Exercise task
Reproduce the entries starting at the first line and ending at the line that contains "common name: Dobbeltbekkasin", substituting "vernacular name" for each occurrence of "common name" and leaving all else unchanged.

Data lines
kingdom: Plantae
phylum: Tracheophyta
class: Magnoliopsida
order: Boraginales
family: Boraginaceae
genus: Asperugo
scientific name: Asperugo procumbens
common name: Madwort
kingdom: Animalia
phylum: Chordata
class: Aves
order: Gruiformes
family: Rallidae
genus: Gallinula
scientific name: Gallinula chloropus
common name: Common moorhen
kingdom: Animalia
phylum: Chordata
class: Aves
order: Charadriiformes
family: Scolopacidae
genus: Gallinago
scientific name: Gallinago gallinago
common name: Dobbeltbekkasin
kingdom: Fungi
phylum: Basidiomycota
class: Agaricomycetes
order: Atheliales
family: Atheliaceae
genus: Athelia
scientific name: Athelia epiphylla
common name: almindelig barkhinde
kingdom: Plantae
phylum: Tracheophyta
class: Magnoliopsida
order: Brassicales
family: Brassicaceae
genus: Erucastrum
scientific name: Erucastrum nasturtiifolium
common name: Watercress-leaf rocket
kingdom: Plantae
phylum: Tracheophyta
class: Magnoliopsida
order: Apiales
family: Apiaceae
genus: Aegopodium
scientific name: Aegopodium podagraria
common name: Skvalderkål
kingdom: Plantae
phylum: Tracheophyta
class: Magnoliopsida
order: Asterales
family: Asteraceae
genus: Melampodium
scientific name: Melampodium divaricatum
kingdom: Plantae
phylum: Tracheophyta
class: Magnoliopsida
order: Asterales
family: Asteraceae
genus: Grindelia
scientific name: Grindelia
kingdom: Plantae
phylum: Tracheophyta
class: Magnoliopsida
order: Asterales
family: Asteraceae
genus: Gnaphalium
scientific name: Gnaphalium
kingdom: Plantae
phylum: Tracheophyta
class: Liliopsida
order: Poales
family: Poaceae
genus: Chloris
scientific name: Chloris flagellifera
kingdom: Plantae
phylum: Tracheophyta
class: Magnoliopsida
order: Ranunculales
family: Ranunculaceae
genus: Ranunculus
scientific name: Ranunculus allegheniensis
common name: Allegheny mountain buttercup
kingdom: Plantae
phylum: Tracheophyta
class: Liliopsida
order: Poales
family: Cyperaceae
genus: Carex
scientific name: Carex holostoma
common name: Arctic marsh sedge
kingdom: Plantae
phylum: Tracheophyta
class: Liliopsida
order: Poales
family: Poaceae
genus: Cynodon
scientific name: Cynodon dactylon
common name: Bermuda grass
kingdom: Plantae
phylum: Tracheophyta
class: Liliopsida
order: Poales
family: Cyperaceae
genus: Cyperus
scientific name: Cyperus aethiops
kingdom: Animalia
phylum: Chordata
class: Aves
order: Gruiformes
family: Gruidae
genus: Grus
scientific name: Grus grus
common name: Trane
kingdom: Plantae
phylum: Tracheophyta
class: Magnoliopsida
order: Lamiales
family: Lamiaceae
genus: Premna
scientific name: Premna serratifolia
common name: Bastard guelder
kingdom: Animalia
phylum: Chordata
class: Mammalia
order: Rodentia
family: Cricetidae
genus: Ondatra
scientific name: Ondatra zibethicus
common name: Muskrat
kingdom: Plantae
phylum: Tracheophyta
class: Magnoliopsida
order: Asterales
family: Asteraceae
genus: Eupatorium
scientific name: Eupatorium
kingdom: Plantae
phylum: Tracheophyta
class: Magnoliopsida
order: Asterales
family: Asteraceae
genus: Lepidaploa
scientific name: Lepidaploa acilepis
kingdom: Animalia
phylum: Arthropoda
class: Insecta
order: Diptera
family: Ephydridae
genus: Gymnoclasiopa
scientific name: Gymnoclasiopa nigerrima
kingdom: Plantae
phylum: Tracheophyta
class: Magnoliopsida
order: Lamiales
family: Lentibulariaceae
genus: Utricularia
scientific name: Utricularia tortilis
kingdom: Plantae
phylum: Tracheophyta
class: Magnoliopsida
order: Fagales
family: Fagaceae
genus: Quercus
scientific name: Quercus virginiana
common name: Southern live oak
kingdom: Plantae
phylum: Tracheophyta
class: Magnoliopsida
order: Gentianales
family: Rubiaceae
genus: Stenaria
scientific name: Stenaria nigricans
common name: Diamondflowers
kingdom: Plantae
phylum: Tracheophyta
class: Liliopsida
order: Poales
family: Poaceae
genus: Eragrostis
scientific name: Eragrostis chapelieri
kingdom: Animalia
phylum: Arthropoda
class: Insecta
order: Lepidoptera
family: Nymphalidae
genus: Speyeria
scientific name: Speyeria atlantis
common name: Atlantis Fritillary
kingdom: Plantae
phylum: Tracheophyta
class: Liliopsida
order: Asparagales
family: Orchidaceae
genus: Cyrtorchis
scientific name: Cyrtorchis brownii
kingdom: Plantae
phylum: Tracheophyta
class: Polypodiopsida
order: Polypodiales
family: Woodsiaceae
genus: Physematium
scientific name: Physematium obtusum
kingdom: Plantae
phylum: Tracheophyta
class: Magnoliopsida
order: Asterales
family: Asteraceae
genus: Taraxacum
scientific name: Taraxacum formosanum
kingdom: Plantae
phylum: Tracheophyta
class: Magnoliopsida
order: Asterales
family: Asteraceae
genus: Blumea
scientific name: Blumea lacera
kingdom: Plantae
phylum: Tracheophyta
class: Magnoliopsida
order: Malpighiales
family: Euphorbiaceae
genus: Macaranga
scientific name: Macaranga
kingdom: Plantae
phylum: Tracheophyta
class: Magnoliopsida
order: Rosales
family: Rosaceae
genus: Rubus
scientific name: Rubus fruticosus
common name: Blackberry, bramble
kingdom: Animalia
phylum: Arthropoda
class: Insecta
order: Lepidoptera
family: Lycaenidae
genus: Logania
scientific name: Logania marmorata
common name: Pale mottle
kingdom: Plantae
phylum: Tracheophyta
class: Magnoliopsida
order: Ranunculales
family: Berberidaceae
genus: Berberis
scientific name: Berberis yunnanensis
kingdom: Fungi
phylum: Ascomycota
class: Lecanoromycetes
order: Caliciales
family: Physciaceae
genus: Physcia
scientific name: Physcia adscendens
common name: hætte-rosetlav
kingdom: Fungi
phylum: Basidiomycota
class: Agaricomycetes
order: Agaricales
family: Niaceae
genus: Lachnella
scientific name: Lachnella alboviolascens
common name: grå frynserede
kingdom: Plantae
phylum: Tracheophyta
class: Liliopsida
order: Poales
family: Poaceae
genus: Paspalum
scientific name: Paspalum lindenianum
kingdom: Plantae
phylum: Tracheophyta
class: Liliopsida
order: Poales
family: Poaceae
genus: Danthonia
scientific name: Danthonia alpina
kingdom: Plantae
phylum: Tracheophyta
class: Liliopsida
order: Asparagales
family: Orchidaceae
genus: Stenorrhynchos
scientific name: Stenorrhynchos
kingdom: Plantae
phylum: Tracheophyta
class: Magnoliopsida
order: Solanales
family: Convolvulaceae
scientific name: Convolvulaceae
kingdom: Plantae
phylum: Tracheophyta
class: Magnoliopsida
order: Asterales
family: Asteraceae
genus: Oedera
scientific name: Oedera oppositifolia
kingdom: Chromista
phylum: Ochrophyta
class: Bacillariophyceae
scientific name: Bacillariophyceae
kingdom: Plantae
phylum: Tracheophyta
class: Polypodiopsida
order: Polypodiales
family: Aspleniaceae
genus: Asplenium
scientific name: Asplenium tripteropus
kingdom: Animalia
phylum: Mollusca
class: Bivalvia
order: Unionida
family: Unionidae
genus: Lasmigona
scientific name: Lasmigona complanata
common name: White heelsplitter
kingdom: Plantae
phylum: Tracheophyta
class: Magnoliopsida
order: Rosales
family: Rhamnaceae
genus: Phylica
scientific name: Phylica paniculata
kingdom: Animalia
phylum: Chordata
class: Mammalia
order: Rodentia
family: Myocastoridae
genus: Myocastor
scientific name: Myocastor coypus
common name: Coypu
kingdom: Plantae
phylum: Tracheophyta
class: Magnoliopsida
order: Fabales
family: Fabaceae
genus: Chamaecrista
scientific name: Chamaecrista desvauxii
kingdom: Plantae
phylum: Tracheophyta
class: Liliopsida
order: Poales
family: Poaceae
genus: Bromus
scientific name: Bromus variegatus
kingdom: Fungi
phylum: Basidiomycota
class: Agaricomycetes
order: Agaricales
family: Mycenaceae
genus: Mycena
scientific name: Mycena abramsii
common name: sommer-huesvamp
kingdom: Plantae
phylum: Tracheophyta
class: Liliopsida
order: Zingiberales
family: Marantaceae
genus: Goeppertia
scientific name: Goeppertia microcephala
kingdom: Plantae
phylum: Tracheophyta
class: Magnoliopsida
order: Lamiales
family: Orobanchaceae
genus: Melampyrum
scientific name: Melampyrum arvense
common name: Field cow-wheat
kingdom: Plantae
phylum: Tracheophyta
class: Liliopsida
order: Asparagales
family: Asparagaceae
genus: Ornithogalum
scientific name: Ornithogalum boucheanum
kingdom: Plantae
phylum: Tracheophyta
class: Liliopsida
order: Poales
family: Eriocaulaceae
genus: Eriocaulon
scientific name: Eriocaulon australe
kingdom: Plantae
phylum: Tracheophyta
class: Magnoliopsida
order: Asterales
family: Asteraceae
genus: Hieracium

Written answer
kingdom: Plantae
phylum: Tracheophyta
class: Magnoliopsida
order: Boraginales
family: Boraginaceae
genus: Asperugo
scientific name: Asperugo procumbens
vernacular name: Madwort
kingdom: Animalia
phylum: Chordata
class: Aves
order: Gruiformes
family: Rallidae
genus: Gallinula
scientific name: Gallinula chloropus
vernacular name: Common moorhen
kingdom: Animalia
phylum: Chordata
class: Aves
order: Charadriiformes
family: Scolopacidae
genus: Gallinago
scientific name: Gallinago gallinago
vernacular name: Dobbeltbekkasin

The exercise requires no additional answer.